Excerpts from a dataset:
▬▬▬▬▬▬▬▬▬▬
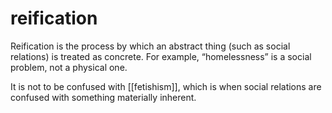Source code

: # reification

Reification is the process by which an abstract thing (such as social relations) is treated as concrete. For example, &ldquo;homelessness&rdquo; is a social problem, not a physical one.

It is not to be confused with [[fetishism]], which is when social relations are confused with something materially inherent.

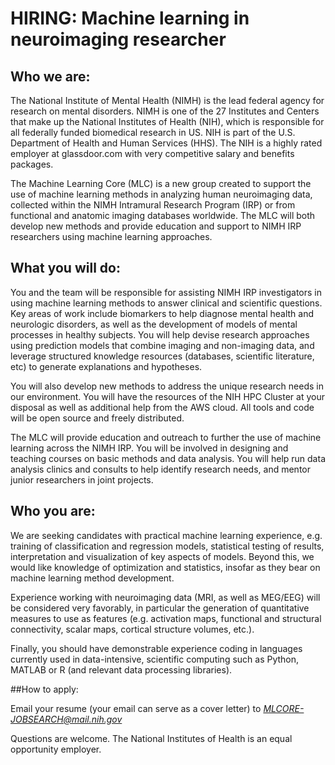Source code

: # HIRING: Machine learning in neuroimaging researcher

## Who we are:

The National Institute of Mental Health (NIMH) is the lead federal agency for research on mental disorders. NIMH is one of the 27 Institutes and Centers that make up the National Institutes of Health (NIH), which is responsible for all federally funded biomedical research in US. NIH is part of the U.S. Department of Health and Human Services (HHS). The NIH is a highly rated employer at glassdoor.com with very competitive salary and benefits packages.
  
The Machine Learning Core (MLC) is a new group created to support the use of machine learning methods in analyzing human neuroimaging data, collected within the NIMH Intramural Research Program (IRP) or from functional and anatomic imaging databases worldwide. The MLC will both develop new methods and provide education and support to NIMH IRP researchers using machine learning approaches.

## What you will do:
  
You and the team will be responsible for assisting NIMH IRP investigators in using machine learning methods to answer clinical and scientific questions. Key areas of work include biomarkers to help diagnose mental health and neurologic disorders, as well as the development of models of mental processes in healthy subjects.  You will help devise research approaches using prediction models that combine imaging and non-imaging data, and leverage structured knowledge resources (databases, scientific literature, etc) to generate explanations and hypotheses.

You will also develop new methods to address the unique research needs in our environment. You will have the resources of the NIH HPC Cluster at your disposal as well as additional help from the AWS cloud. All tools and code will be open source and freely distributed.

The MLC will provide education and outreach to further the use of machine learning across the NIMH IRP. You will be involved in designing and teaching courses on basic methods and data analysis. You will help run data analysis clinics and consults to help identify research needs, and mentor junior researchers in joint projects.

## Who you are:

We are seeking candidates with practical machine learning experience, e.g. training of classification and regression models, statistical testing of results, interpretation and visualization of key aspects of models. Beyond this, we would like knowledge of optimization and statistics, insofar as they bear on machine learning method development.

Experience working with neuroimaging data (MRI, as well as MEG/EEG) will be considered very favorably, in particular the generation of quantitative measures to use as features (e.g. activation maps, functional and structural connectivity, scalar maps, cortical structure volumes, etc.).

Finally, you should have demonstrable experience coding in languages currently used in data-intensive, scientific computing such as Python, MATLAB or R (and relevant data processing libraries).

##How to apply:

Email your resume (your email can serve as a cover letter) to *MLCORE-JOBSEARCH@mail.nih.gov*

Questions are welcome. The National Institutes of Health is an equal opportunity employer.


   

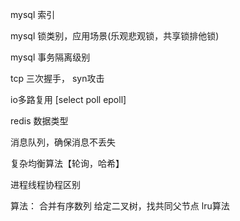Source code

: mysql 索引

mysql 锁类别，应用场景(乐观悲观锁，共享锁排他锁)

mysql 事务隔离级别

tcp 三次握手， syn攻击

io多路复用 [select poll epoll]

redis 数据类型

消息队列，确保消息不丢失

复杂均衡算法【轮询，哈希】

进程线程协程区别


算法：
合并有序数列
给定二叉树，找共同父节点
lru算法


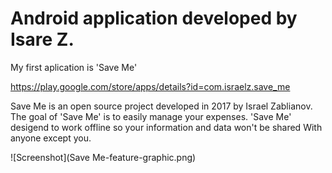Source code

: # Android application developed by Isare Z.

My first aplication is 'Save Me' 

https://play.google.com/store/apps/details?id=com.israelz.save_me

Save Me is an open source project developed in 2017 by Israel Zablianov.
The goal of 'Save Me' is to easily manage your expenses.
'Save Me' desigend to work offline so your information and data won't be shared
With anyone except you.

![Screenshot](Save Me-feature-graphic.png)
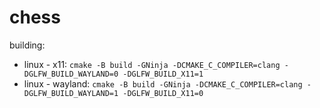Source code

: # chess

building:
- linux - x11:
  `cmake -B build -GNinja -DCMAKE_C_COMPILER=clang -DGLFW_BUILD_WAYLAND=0 -DGLFW_BUILD_X11=1`
- linux - wayland:
  `cmake -B build -GNinja -DCMAKE_C_COMPILER=clang -DGLFW_BUILD_WAYLAND=1 -DGLFW_BUILD_X11=0`
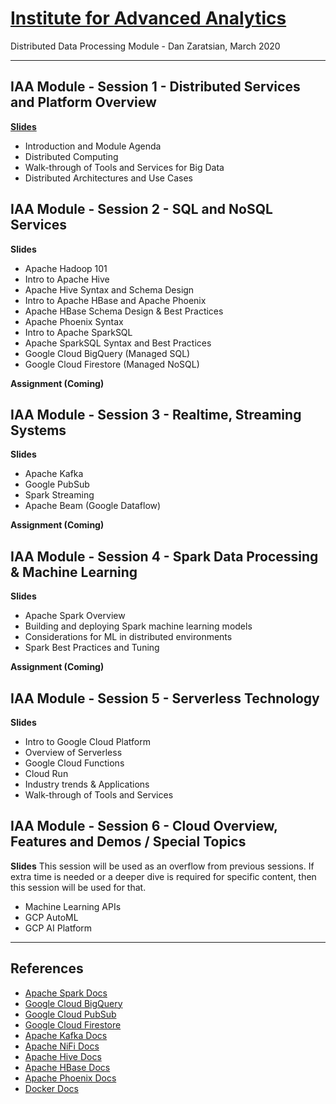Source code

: # [Institute for Advanced Analytics](https://analytics.ncsu.edu/)
Distributed Data Processing Module - Dan Zaratsian, March 2020

-----------------

## IAA Module - Session 1 - Distributed Services and Platform Overview
[**Slides**](https://docs.google.com/presentation/d/1CC03MXct8pW9DblZ4i7sICcYlbXg81xgyB1DLtDh_ig/edit?usp=sharing)
* Introduction and Module Agenda
* Distributed Computing
* Walk-through of Tools and Services for Big Data
* Distributed Architectures and Use Cases

## IAA Module - Session 2 - SQL and NoSQL Services
**Slides**
* Apache Hadoop 101
* Intro to Apache Hive
* Apache Hive Syntax and Schema Design
* Intro to Apache HBase and Apache Phoenix
* Apache HBase Schema Design & Best Practices
* Apache Phoenix Syntax
* Intro to Apache SparkSQL
* Apache SparkSQL Syntax and Best Practices
* Google Cloud BigQuery (Managed SQL)
* Google Cloud Firestore (Managed NoSQL)

**Assignment (Coming)**

## IAA Module - Session 3 - Realtime, Streaming Systems
**Slides**
* Apache Kafka
* Google PubSub
* Spark Streaming
* Apache Beam (Google Dataflow)

**Assignment (Coming)**

## IAA Module - Session 4 - Spark Data Processing & Machine Learning
**Slides**
* Apache Spark Overview
* Building and deploying Spark machine learning models
* Considerations for ML in distributed environments
* Spark Best Practices and Tuning

**Assignment (Coming)**

## IAA Module - Session 5 - Serverless Technology
**Slides**
* Intro to Google Cloud Platform
* Overview of Serverless
* Google Cloud Functions
* Cloud Run
* Industry trends & Applications
* Walk-through of Tools and Services

## IAA Module - Session 6 - Cloud Overview, Features and Demos / Special Topics
**Slides**
This session will be used as an overflow from previous sessions. If extra time is needed 
or a deeper dive is required for specific content, then this session will be used for that. 
* Machine Learning APIs
* GCP AutoML
* GCP AI Platform


-----------------

## References
* [Apache Spark Docs](https://spark.apache.org/docs/latest/)
* [Google Cloud BigQuery](https://cloud.google.com/bigquery/what-is-bigquery)
* [Google Cloud PubSub](https://cloud.google.com/pubsub/docs/concepts)
* [Google Cloud Firestore](https://cloud.google.com/firestore/docs)
* [Apache Kafka Docs](https://kafka.apache.org/20/documentation.html)
* [Apache NiFi Docs](https://nifi.apache.org/docs.html)
* [Apache Hive Docs](https://cwiki.apache.org/confluence/display/Hive/GettingStarted)
* [Apache HBase Docs](https://hbase.apache.org/book.html)
* [Apache Phoenix Docs](https://phoenix.apache.org/)
* [Docker Docs](https://docs.docker.com/)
▬▬▬▬▬▬▬▬▬▬
• Requirement: Across all the entries, count the lines that contain "html", and state nothing but the total.

• Reply: 3